Yes, computing derivatives through backpropagation works just fine. The composition of two differentiable functions (in this case, neural networks) gives another differentiable function, so whatever deep learning framework you are using, its auto-differentiation should handle these computations. In PyTorch, your training loop for A will look like once you have already trained B.

criterion = MyCustomCriterion() # e.g.
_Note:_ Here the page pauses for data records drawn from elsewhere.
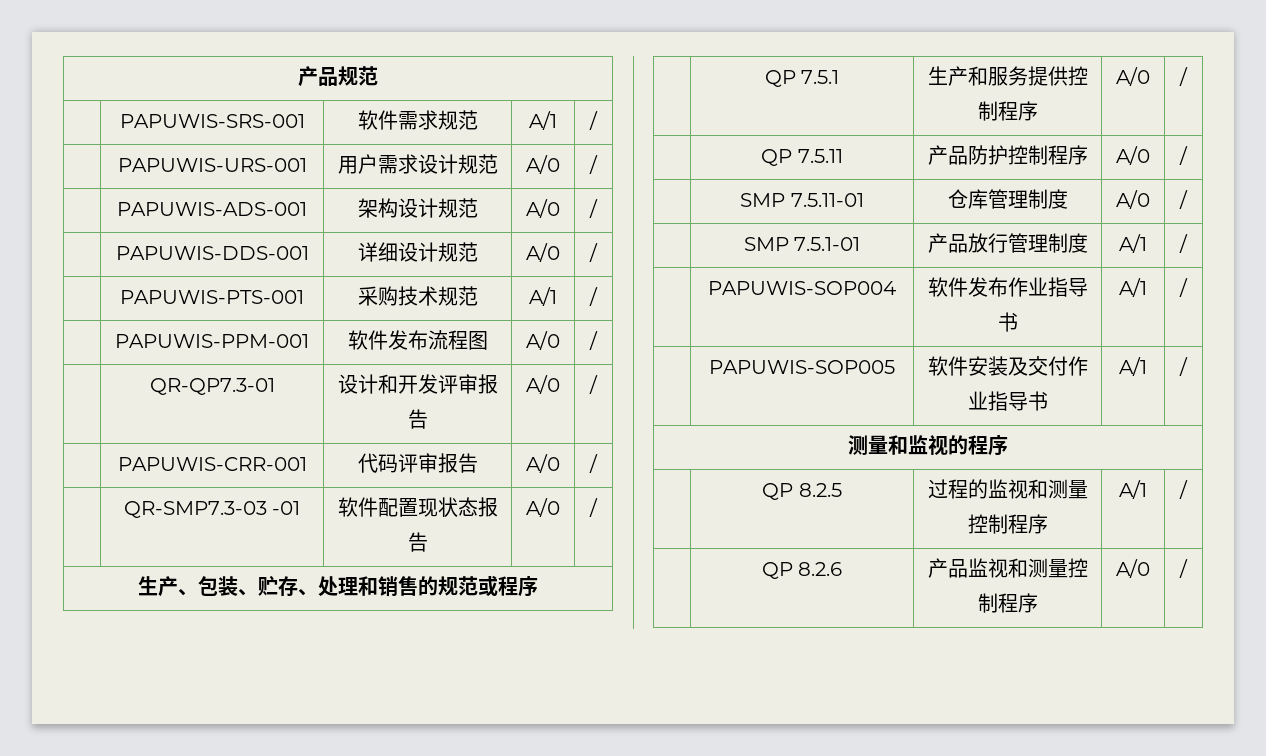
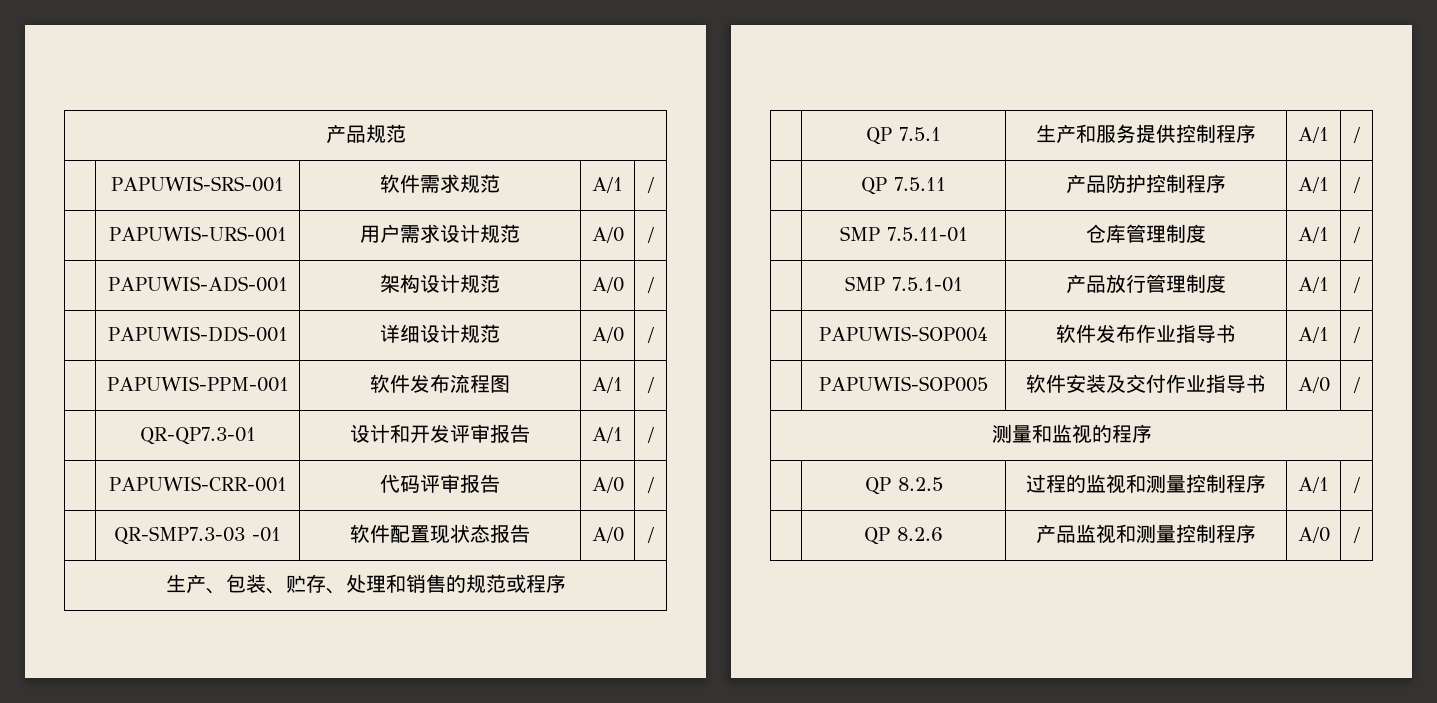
[120,290,304,304] [357,286,478,306] [529,287,557,306] [589,287,598,306] // | PAPUWIS-PTS-001 | 采购技术规范 | A/1 | / -> (655, 335) none
[526,331,560,350] A/0 -> [592,377,623,393] A/1
[526,375,560,394] A/0 -> [592,427,623,443] A/1
[1116,67,1150,86] A/0 -> [1298,127,1329,143] A/1
[1116,146,1150,165] A/0 -> [1298,177,1329,193] A/1
[1116,190,1150,209] A/0 -> [1298,227,1329,243] A/1
[1119,357,1147,376] A/1 -> [1297,377,1330,393] A/0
CrossEntropy, MSE, etc.
netA = NetA() # instance of some subclass of torch.nn.Module
netB = NetB(pretrained=True) # instance of some subclass of torch.nn.Module
optimizerA = torch.optim.Adam(params=netA.parameters())
for epoch in range(num_epochs):
    for batch, label in dataloader:
        netA.zero_grad()
        netB.zero_grad()
        outputA = netB(batch)
        outputB = netA(outputA)
        err = criterion(outputB, label)
        # Calculate gradients for all parameters in backward pass.
        # Keep in mind that computing gradients with respect to the parameters of A
        # requires computing the gradients with respect to B through the chain rule.
        err.backward()
        optimizerA.step()

I think this is a very normal approach to this since you are interested in using the values for the intermediate layers. Otherwise, it might be easier (and possibly get better results) if you just used one larger neural network.